The Australian maintained his perfect record of seven wins from seven finals in major tournaments by defeating Englishman Shaun Murphy 10-6 at Alexandra Palace in north London.
The week-long Masters is considered one of the toughest tournaments to win because it only involves the world’s top 16 players.
Robertson, who collected £150,000 for his efforts, is the first Australian and only the fourth player from outside Britain to win the Masters.
Having won the 2010 world championship, the 29-year-old only needs to take out the UK Championship to become the first non-British player to complete the Triple Crown.
“It means a lot after the world championship. This is the tournament that I really wanted to win,” Robertson said. “In order to win this tournament, you have to beat all the best players in the world and my path to the final has not been easy.

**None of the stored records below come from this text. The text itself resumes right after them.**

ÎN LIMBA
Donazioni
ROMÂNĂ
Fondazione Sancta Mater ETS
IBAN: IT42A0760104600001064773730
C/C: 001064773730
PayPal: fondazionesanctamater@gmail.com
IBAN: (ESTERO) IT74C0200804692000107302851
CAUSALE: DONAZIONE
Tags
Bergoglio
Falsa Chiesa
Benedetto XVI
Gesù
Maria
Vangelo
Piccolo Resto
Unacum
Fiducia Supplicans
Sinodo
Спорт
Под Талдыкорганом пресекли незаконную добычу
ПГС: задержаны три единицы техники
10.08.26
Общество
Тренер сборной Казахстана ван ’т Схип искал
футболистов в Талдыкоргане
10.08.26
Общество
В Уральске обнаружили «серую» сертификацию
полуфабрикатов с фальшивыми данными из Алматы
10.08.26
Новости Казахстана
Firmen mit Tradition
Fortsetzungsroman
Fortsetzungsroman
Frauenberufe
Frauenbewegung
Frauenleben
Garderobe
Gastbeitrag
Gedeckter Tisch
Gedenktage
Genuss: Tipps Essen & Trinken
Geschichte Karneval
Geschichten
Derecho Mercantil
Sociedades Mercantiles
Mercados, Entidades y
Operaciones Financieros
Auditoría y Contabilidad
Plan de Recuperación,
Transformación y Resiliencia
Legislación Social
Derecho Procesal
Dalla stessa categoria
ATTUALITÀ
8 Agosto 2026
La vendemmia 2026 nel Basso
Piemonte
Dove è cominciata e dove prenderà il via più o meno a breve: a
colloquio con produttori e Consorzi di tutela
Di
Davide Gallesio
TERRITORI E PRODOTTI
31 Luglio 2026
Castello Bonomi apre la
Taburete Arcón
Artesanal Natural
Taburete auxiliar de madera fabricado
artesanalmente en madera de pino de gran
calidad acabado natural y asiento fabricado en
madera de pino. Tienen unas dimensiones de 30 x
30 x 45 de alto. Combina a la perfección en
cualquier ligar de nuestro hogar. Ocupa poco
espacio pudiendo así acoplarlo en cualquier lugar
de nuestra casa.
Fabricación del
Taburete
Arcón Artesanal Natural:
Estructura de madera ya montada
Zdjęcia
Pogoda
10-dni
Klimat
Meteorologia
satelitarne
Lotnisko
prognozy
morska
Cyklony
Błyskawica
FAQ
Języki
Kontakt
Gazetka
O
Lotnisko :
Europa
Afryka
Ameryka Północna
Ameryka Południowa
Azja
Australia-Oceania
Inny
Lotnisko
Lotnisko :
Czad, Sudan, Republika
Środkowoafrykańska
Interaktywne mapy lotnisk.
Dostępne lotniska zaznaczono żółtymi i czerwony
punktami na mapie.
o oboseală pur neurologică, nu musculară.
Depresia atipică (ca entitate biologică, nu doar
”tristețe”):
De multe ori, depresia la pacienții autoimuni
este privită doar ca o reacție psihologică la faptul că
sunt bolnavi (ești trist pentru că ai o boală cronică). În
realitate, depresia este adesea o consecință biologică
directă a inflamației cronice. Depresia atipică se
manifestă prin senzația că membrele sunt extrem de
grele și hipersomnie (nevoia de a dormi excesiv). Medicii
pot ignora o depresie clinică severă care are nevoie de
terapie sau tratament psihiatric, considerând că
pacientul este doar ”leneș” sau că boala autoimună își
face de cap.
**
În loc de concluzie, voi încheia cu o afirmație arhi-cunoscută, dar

“I am absolutely over the moon. Everyone in Australia will be watching and just a thank you to all the support I received.”
World No.4 Robertson celebrated the title with his Norwegian partner Millie and briefly let his toddler son Alexander loose on the table.
The Victorian’s tale of persistence is worth retelling. He has only cut it professionally at his third attempt, having arrived in Cambridge with £500 of borrowed money and needing to be lent a waistcoat for competition.
Robertson emerged out of a tight first session on Sunday night with a 5-3 lead before charging out to a 9-4 advantage. However with victory in sight, Murphy relaxed and collected the next two frames before Robertson held his nerve to take out the win.
Chants of “Aussie Aussie Aussie, Oi Oi Oi” kicked off once he had seized a match-winning lead in the final frame of the best-of-19 final. Robertson’s one-year-old son Alexander joined in the applause by clapping his father’s victory during the presentation.
The Australian had a tough path to the final, defeating two-time world champion Mark Williams, 2011 UK Championship finalist Mark Allen and rising star Judd Trump.
The vanquished Murphy led the plaudits for Robertson.
“The lad is class,” he said. “He is a credit to his family and his country and our game. “We are lucky to have someone like Neil involved in our game. He is a true pro and he played better than me on the day.”